Return every line in the rows below that contains the word "have", treating case as significant.
RECORDS FOR THE EXERCISE: Begin
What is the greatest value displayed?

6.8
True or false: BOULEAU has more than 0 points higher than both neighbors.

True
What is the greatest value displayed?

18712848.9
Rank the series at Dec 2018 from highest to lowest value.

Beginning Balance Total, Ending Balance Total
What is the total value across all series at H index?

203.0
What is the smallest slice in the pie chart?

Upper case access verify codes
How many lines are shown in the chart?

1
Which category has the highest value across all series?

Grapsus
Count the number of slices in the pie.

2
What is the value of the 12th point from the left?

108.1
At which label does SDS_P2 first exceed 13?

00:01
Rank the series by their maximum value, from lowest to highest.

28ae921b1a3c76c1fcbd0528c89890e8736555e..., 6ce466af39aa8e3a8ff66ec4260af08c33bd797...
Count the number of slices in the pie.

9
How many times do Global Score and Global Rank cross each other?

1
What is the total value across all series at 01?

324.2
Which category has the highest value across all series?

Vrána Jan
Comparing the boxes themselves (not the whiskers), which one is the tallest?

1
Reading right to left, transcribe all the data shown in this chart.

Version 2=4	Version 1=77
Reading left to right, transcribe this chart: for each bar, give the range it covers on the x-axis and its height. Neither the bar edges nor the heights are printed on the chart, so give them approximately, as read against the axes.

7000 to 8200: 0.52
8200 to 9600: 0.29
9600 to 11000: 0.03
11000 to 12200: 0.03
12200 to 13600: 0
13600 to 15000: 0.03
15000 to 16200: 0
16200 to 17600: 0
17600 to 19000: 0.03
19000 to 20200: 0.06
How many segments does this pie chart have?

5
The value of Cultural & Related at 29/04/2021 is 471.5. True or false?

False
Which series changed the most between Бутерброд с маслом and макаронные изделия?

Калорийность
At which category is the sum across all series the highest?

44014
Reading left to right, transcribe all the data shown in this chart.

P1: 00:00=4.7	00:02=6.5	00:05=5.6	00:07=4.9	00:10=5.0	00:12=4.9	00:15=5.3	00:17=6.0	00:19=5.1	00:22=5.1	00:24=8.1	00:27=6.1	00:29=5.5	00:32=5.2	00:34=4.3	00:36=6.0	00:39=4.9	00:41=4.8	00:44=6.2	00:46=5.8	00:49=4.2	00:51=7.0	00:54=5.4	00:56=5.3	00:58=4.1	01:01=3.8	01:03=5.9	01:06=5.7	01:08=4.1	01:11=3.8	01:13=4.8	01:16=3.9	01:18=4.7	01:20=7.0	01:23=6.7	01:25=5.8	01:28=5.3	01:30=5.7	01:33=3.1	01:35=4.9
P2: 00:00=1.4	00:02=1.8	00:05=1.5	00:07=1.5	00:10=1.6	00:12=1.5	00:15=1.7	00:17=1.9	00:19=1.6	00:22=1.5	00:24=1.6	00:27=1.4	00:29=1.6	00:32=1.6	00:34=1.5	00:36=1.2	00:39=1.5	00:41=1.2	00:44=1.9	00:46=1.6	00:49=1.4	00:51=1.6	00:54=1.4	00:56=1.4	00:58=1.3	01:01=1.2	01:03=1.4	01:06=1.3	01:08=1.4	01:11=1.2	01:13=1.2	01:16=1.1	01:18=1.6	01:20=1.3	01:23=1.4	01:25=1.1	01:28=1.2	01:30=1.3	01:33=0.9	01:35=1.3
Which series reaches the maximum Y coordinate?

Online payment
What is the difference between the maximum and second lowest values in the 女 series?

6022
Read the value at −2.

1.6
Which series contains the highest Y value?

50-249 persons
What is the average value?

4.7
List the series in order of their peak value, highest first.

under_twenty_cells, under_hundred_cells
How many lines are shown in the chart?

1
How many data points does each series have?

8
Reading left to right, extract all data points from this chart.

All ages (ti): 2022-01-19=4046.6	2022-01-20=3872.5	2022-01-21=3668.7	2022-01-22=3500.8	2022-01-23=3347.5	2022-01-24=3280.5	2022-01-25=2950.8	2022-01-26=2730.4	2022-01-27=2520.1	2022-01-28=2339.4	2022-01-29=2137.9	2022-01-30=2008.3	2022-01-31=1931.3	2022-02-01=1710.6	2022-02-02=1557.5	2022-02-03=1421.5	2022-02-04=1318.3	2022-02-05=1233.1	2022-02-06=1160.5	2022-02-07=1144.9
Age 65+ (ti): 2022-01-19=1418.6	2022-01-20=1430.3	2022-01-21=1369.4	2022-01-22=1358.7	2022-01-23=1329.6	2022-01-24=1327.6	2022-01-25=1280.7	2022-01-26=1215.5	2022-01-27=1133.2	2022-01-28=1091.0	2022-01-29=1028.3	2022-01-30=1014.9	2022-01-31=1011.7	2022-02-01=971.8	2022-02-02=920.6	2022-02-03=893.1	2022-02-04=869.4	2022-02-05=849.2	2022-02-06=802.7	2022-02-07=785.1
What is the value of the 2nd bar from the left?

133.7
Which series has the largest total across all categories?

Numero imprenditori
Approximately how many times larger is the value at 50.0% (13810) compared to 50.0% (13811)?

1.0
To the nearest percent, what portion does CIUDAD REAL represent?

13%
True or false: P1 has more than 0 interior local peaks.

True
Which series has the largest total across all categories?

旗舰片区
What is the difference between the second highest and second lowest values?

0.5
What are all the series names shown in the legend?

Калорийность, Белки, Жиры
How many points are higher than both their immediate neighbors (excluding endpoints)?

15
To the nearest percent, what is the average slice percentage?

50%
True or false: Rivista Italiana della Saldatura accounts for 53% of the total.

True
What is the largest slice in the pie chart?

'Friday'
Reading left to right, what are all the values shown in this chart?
RECORDS FOR THE EXERCISE: End
SOLUTION TO THE PROBLEM:
How many segments does this pie chart have?
How many data points does each series have?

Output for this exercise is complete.